B) Older adults with memory complaints
• Warthon-Medina et al., 2015 systematic review/meta-analysis: Across RCTs and observational studies in adults and children, associations between zinc status/intake and cognition were mixed; baseline deficiency and study heterogeneity likely explain variable findings. Adult RCT evidence remains limited, with suggestive benefit mainly when repleting low status.

C) ADHD (youth)
• Bilici et al., 2004: 12-week, double-blind RCT of zinc sulfate monotherapy in children with ADHD. Zinc outperformed placebo on hyperactivity/impulsivity and socialization domains; effect on inattention was smaller.
• Akhondzadeh et al., 2004: 6-week, double-blind RCT adding zinc sulfate to methylphenidate vs methylphenidate alone. Adjunctive zinc produced greater symptom improvement over time; tolerability was good.
• Arnold et al., 2011: Double-blind pilot using zinc glycinate 15 or 30 mg/day with or without d-amphetamine. Symptom outcomes were equivocal, but 30 mg/day zinc reduced the optimal stimulant dose requirement, suggesting adjunctive value for some patients.

Dose-relationships:
• Goldmind:Focus -- 15 mg/day elemental zinc (bisglycinate).

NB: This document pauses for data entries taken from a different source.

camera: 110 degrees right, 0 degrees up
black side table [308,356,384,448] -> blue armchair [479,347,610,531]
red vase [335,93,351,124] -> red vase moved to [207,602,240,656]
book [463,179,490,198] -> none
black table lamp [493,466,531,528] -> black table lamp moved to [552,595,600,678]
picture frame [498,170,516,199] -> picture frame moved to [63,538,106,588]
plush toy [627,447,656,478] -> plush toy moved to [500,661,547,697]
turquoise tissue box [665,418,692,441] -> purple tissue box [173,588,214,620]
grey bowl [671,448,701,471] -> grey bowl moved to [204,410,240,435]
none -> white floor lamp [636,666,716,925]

• ADHD RCTs -- ranged from ~15 mg elemental/day as adjunct (Akhondzadeh) to higher salt doses as monotherapy (Bilici; elemental not always reported), and 15–30 mg/day in adjunct trials (Arnold).

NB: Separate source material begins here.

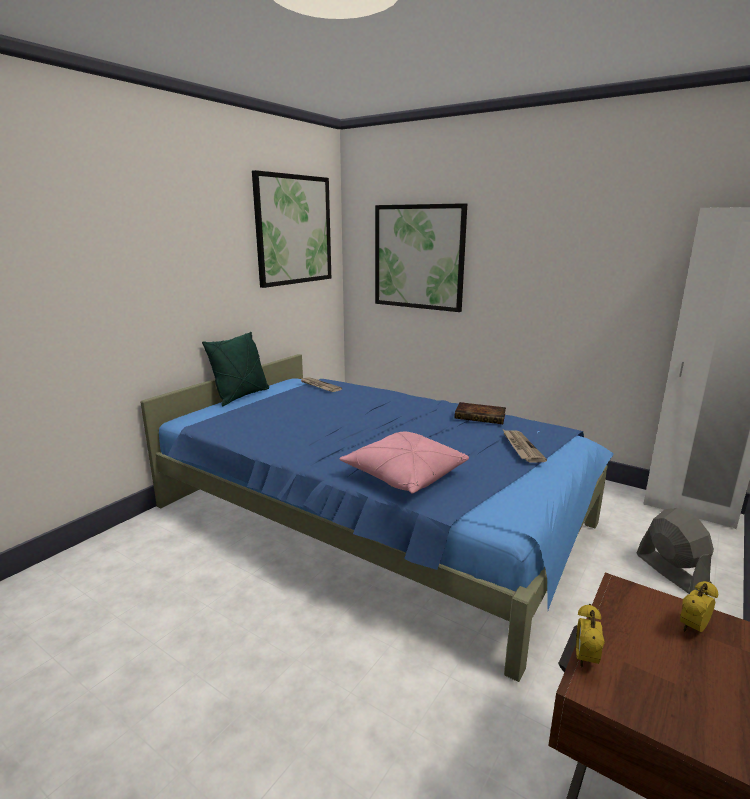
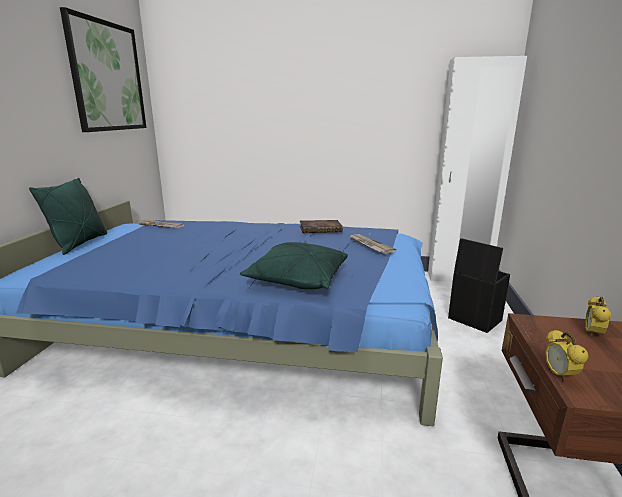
camera: 25 degrees left, 0 degrees up
pink pillow [340,432,469,493] -> green pillow [240,242,348,289]
picture [375,203,467,312] -> none
grey fan [637,508,714,594] -> black storage box [448,238,510,333]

• Healthy older adults -- 15 or 30 mg/day showed neutral cognitive results when baseline status was likely adequate (ZENITH).

Safety
• Typical effects: Occasional metallic taste, mild GI upset, or nausea. Taking with food helps.
• Long-term balance: Chronic high zinc can depress copper status and HDL. Respect the adult tolerable upper intake level and include copper in long-term higher-zinc regimens.

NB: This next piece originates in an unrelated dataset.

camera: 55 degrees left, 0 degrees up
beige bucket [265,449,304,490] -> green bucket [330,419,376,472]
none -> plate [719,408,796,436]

• Interactions: Separate from tetracyclines and quinolones by several hours. Large doses of iron taken simultaneously may reduce zinc absorption.

References
• Warthon-Medina M, et al. Zinc intake, status and indices of cognitive function in adults and children: a systematic review and meta-analysis. Eur J Clin Nutr. 2015;69:649–661.
• Maylor EA, et al. Effects of zinc supplementation on cognitive function in healthy older adults: the ZENITH study. J Gerontol A Biol Sci Med Sci. 2006;61(11):1196–1203.
• Bilici M, et al. Double-blind, placebo-controlled study of zinc sulfate in the treatment of ADHD. Prog Neuropsychopharmacol Biol Psychiatry. 2004;28(1):181–190.
• Akhondzadeh S, Mohammadi MR, Khademi M. Zinc sulfate as adjunct to methylphenidate for ADHD in children: a double-blind randomized trial. BMC Psychiatry. 2004;4:9.
• Arnold LE, et al. Zinc for ADHD: placebo-controlled double-blind pilot trial alone and combined with amphetamine. J Child Adolesc Psychopharmacol. 2011;21(1):1–19.
• Rucklidge JJ, et al. Vitamin–mineral treatment of ADHD in adults: double-blind randomized controlled trial. Br J Psychiatry. 2014;204(4):306–315.
• Representative observational examples on zinc status and cognition in older adults: Kheirkhah F, et al. Shiraz E-Med J. 2017;18(7):e13093. Marchetti MF, et al. Ciênc Saúde Coletiva. 2022;27(7):2805–2816.